__RECORDS FOR THE EXERCISE__.

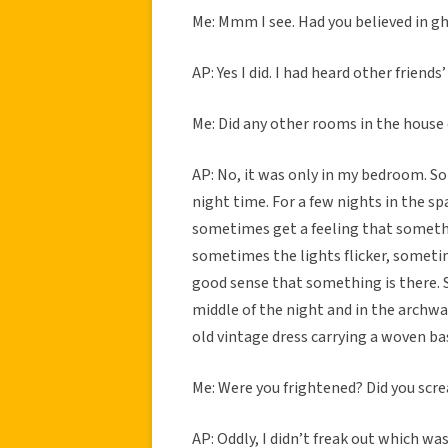
Me: Mmm I see. Had you believed in g
AP: Yes I did. I had heard other friends
Me: Did any other rooms in the house
AP: No, it was only in my bedroom. So 
night time. For a few nights in the 
sometimes get a feeling that somethin
sometimes the lights flicker, sometime
good sense that something is there. S
middle of the night and in the archw
old vintage dress carrying a woven bas
Me: Were you frightened? Did you scr
AP: Oddly, I didn’t freak out which wa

__ACTIVITY__. Write out the text of the records above again, substituting "antique" for "vintage" and keeping everything else unchanged. Leave the pictures out of your answer.

__EXERCISE SOLUTION__.
Me: Mmm I see. Had you believed in g
AP: Yes I did. I had heard other friends
Me: Did any other rooms in the house
AP: No, it was only in my bedroom. So 
night time. For a few nights in the 
sometimes get a feeling that somethin
sometimes the lights flicker, sometime
good sense that something is there. S
middle of the night and in the archw
old antique dress carrying a woven bas
Me: Were you frightened? Did you scr
AP: Oddly, I didn’t freak out which wa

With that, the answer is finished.